### Brief
In the data below, find the line that contains "Buchanan WR/TE >>from" and the line that contains "Michigan Football (24/7)". Copy both, plus every line between them, exactly.

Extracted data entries
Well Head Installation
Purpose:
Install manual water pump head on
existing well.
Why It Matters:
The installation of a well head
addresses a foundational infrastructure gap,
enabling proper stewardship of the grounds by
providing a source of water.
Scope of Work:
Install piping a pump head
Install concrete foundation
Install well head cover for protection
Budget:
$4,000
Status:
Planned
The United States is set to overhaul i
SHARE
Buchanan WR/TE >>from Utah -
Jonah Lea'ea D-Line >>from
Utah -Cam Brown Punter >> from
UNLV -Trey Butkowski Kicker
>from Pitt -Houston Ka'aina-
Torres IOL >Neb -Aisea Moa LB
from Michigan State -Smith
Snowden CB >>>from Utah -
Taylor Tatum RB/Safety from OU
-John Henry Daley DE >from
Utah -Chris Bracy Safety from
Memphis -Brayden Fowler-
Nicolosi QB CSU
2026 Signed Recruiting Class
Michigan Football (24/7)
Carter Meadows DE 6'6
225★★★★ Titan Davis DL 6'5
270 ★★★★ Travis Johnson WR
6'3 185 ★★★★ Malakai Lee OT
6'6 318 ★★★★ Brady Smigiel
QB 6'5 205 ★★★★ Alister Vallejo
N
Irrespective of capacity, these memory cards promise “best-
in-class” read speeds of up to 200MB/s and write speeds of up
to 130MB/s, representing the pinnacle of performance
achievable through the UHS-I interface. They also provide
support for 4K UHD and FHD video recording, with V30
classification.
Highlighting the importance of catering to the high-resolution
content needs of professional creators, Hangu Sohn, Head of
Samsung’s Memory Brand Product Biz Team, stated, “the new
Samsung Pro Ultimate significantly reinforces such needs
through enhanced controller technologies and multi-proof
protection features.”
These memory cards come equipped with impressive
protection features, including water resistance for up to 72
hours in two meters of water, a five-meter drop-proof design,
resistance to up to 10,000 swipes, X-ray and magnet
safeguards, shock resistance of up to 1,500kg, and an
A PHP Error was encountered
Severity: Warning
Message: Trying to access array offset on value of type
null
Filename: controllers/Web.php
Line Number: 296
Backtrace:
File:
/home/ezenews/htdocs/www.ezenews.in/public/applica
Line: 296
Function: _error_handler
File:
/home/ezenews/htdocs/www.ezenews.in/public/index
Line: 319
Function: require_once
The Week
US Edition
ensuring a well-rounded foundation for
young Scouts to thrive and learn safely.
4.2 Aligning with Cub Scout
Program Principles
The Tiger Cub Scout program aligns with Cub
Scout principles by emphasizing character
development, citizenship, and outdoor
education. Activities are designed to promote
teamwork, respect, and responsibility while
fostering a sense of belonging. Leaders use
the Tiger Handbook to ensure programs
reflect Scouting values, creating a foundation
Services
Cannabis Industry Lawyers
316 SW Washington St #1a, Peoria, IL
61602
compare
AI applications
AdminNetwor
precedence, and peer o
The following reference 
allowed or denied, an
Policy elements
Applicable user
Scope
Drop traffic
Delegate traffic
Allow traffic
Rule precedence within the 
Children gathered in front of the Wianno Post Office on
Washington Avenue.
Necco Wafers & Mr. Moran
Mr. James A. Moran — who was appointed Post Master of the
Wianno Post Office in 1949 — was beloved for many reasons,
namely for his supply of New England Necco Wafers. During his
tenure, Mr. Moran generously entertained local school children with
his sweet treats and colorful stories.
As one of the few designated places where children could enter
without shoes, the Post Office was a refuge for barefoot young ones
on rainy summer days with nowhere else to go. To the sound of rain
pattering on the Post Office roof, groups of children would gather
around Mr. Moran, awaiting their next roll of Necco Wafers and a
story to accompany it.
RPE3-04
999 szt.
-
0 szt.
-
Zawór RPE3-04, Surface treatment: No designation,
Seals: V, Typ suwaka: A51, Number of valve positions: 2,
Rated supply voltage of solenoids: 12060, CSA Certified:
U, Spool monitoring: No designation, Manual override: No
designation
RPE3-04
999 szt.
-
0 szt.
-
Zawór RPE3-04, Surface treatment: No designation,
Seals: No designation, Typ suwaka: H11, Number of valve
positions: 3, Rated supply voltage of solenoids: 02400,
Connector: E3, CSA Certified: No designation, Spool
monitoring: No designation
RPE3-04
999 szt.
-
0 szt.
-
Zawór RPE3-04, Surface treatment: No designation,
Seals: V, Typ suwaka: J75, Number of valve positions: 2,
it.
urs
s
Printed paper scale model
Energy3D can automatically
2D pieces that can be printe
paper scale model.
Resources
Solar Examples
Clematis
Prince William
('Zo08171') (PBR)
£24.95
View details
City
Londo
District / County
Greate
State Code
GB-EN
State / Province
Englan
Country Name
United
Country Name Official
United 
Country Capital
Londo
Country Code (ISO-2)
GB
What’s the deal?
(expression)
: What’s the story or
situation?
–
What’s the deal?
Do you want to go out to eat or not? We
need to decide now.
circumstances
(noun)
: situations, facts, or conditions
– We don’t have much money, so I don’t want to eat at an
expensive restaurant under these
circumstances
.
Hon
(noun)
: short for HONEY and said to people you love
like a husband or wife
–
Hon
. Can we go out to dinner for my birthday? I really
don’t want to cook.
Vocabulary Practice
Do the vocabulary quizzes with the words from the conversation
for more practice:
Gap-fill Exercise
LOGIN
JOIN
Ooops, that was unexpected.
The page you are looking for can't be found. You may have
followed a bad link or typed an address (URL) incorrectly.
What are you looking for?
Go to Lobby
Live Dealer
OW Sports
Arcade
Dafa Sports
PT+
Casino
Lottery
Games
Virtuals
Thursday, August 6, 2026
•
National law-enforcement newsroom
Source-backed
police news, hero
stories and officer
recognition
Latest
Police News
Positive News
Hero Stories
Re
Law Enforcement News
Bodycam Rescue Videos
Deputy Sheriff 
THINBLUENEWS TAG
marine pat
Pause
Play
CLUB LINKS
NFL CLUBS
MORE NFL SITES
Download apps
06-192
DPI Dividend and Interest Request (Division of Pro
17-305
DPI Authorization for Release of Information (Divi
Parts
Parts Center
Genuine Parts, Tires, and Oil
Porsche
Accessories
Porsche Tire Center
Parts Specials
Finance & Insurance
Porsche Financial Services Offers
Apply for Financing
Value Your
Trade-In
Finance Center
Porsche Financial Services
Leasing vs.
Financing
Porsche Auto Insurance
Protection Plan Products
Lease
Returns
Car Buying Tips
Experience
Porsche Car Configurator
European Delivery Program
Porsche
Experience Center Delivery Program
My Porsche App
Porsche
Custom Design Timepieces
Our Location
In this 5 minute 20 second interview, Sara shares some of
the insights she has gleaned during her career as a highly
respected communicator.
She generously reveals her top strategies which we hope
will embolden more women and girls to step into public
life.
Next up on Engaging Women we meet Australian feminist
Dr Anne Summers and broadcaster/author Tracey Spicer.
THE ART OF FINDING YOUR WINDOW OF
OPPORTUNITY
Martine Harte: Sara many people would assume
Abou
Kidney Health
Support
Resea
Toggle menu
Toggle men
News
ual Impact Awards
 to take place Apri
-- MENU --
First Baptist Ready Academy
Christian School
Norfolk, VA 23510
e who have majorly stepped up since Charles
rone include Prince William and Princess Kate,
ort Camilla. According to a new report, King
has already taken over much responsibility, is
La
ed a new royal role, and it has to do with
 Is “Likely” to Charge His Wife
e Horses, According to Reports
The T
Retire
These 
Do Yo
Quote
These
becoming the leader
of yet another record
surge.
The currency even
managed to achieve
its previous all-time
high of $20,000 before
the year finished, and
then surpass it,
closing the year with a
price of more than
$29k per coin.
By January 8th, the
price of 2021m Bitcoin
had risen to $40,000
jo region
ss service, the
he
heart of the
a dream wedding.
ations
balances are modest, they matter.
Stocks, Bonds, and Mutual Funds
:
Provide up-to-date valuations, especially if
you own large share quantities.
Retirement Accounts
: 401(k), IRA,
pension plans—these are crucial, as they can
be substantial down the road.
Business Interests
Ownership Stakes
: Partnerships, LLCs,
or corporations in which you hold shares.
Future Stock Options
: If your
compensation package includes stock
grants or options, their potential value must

### Exercise response
Buchanan WR/TE >>from Utah -
Jonah Lea'ea D-Line >>from
Utah -Cam Brown Punter >> from
UNLV -Trey Butkowski Kicker
>from Pitt -Houston Ka'aina-
Torres IOL >Neb -Aisea Moa LB
from Michigan State -Smith
Snowden CB >>>from Utah -
Taylor Tatum RB/Safety from OU
-John Henry Daley DE >from
Utah -Chris Bracy Safety from
Memphis -Brayden Fowler-
Nicolosi QB CSU
2026 Signed Recruiting Class
Michigan Football (24/7)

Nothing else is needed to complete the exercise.